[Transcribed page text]
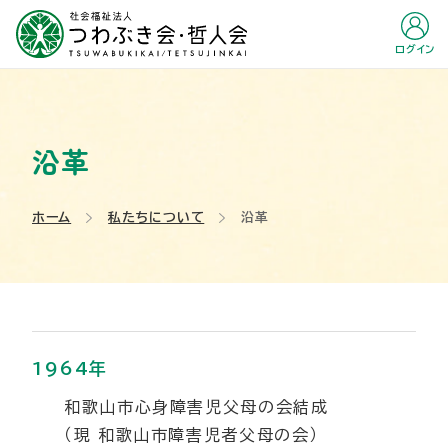
ログイン
沿革
ホーム
私たちについて
沿革
1964年
和歌山市心身障害児父母の会結成
（現 和歌山市障害児者父母の会）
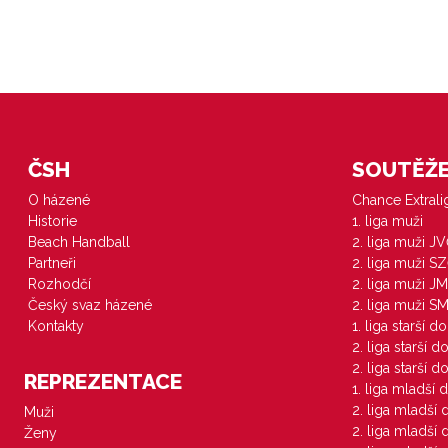
ČSH
SOUTĚŽE 
O házené
Chance Extral
Historie
1. liga muži
Beach Handball
2. liga muži J
Partneři
2. liga muži S
Rozhodčí
2. liga muži JM
Český svaz házené
2. liga muži S
Kontakty
1. liga starší d
2. liga starší 
2. liga starší 
REPREZENTACE
1. liga mladší 
2. liga mladší
Muži
2. liga mladší
Ženy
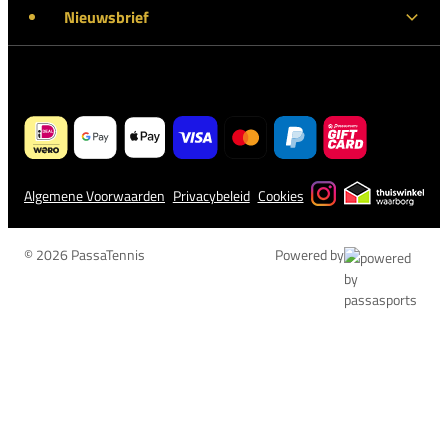
Nieuwsbrief
Algemene Voorwaarden
Privacybeleid
Cookies
© 2026 PassaTennis
Powered by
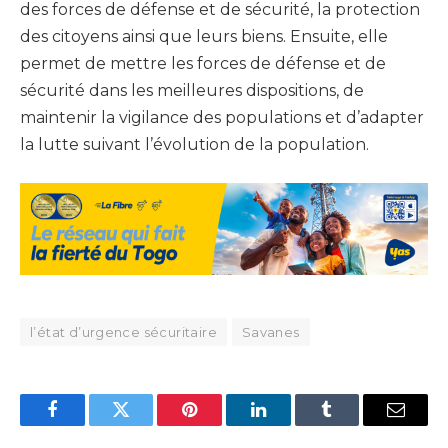
des forces de défense et de sécurité, la protection
des citoyens ainsi que leurs biens. Ensuite, elle
permet de mettre les forces de défense et de
sécurité dans les meilleures dispositions, de
maintenir la vigilance des populations et d’adapter
la lutte suivant l’évolution de la population.
l’état d’urgence sécuritaire
Savanes
Facebook
Twitter
Pinterest
LinkedIn
Tumblr
Email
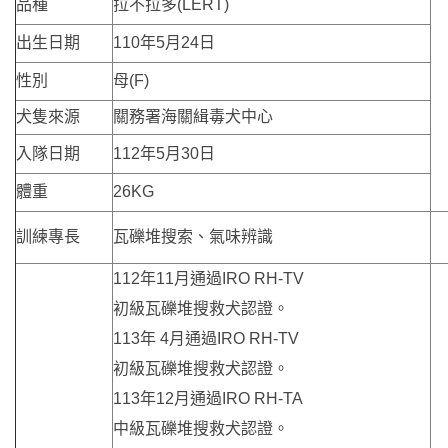
品種
拉不拉多(LERT)
出生日期
110年5月24日
性別
母(F)
犬隻來源
關務署海關緝毒犬中心
入隊日期
112年5月30日
體重
26KG
訓練專長
瓦礫堆搜索、氣味辨識
112年11月通過IRO RH-TV
初級瓦礫堆搜救犬認證。
113年 4月通過IRO RH-TV
初級瓦礫堆搜救犬認證。
113年12月通過IRO RH-TA
中級瓦礫堆搜救犬認證。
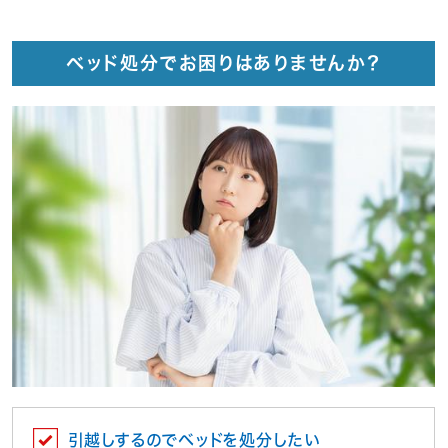
ベッド処分でお困りはありませんか？
引越しするのでベッドを処分したい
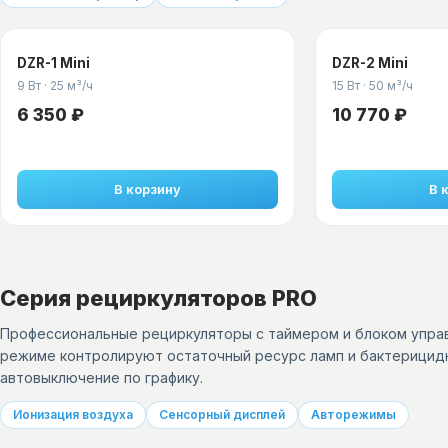
DZR-1 Mini
DZR-2 Mini
9 Вт
·
25 м³/ч
15 Вт
·
50 м³/ч
6 350 ₽
10 770 ₽
В корзину
В 
Серия рециркуляторов PRO
Профессиональные рециркуляторы с таймером и блоком управ
режиме контролируют остаточный ресурс ламп и бактерицидн
автовыключение по графику.
Ионизация воздуха
Сенсорный дисплей
Авторежимы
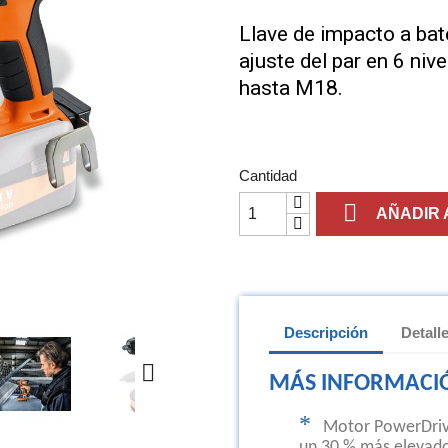
Llave de impacto a bat
ajuste del par en 6 niv
hasta M18.
Cantidad

AÑADIR 
Descripción
Detall

MÁS INFORMACI
*
Motor PowerDrive
un 30 % más elevado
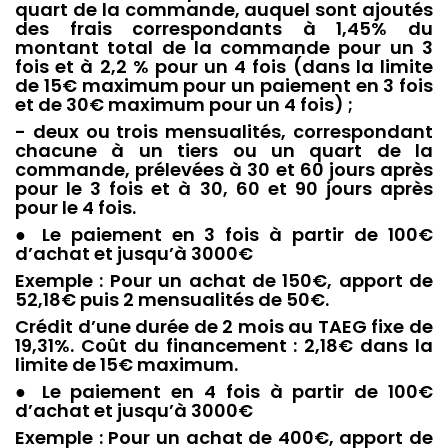
quart de la commande, auquel sont ajoutés
des frais correspondants à 1,45% du
montant total de la commande pour un 3
fois et à 2,2 % pour un 4 fois (dans la limite
de 15€ maximum pour un paiement en 3 fois
et de 30€ maximum pour un 4 fois) ;
- deux ou trois mensualités, correspondant
chacune à un tiers ou un quart de la
commande, prélevées à 30 et 60 jours après
pour le 3 fois et à 30, 60 et 90 jours après
pour le 4 fois.
● Le paiement en 3 fois à partir de 100€
d’achat et jusqu’à 3000€
Exemple : Pour un achat de 150€, apport de
52,18€ puis 2 mensualités de 50€.
Crédit d’une durée de 2 mois au TAEG fixe de
19,31%. Coût du financement : 2,18€ dans la
limite de 15€ maximum.
● Le paiement en 4 fois à partir de 100€
d’achat et jusqu’à 3000€
Exemple : Pour un achat de 400€, apport de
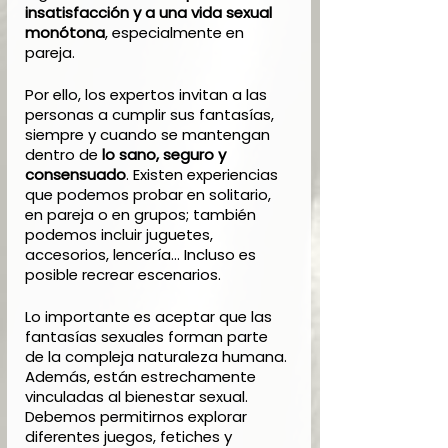
insatisfacción y a una vida sexual 
monótona
, especialmente en 
pareja. 
Por ello, los expertos invitan a las 
personas a cumplir sus fantasías, 
siempre y cuando se mantengan 
dentro de
 lo sano, seguro y 
consensuado
. Existen experiencias 
que podemos probar en solitario, 
en pareja o en grupos; también 
podemos incluir juguetes, 
accesorios, lencería… Incluso es 
posible recrear escenarios. 
Lo importante es aceptar que las 
fantasías sexuales forman parte 
de la compleja naturaleza humana. 
Además, están estrechamente 
vinculadas al bienestar sexual. 
Debemos permitirnos explorar 
diferentes juegos, fetiches y 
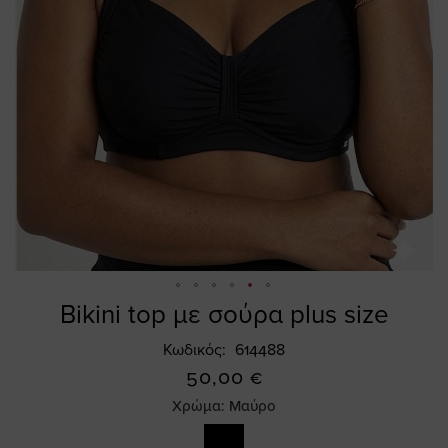
Bikini top με σούρα plus size
Skip
to
Κωδικός
614488
the
50,00 €
beginning
of
Χρώμα:
Μαύρο
the
images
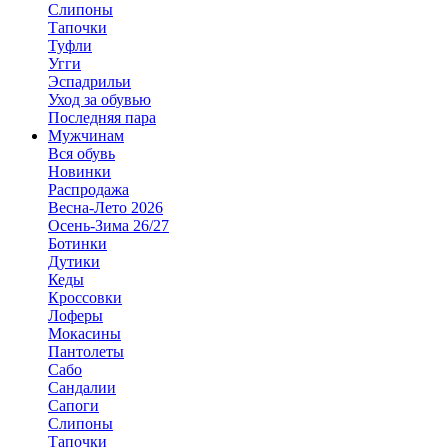
Слипоны
Тапочки
Туфли
Угги
Эспадрильи
Уход за обувью
Последняя пара
Мужчинам
Вся обувь
Новинки
Распродажа
Весна-Лето 2026
Осень-Зима 26/27
Ботинки
Дутики
Кеды
Кроссовки
Лоферы
Мокасины
Пантолеты
Сабо
Сандалии
Сапоги
Слипоны
Тапочки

Aim of the exercise:
Find each line in the data above that contains the word "dans" and copy it out in full. Matches must have the same capitalization.

Result of this task:
sécurité dans les meilleures dispositions, de
fois et à 2,2 % pour un 4 fois (dans la limite
19,31%. Coût du financement : 2,18€ dans la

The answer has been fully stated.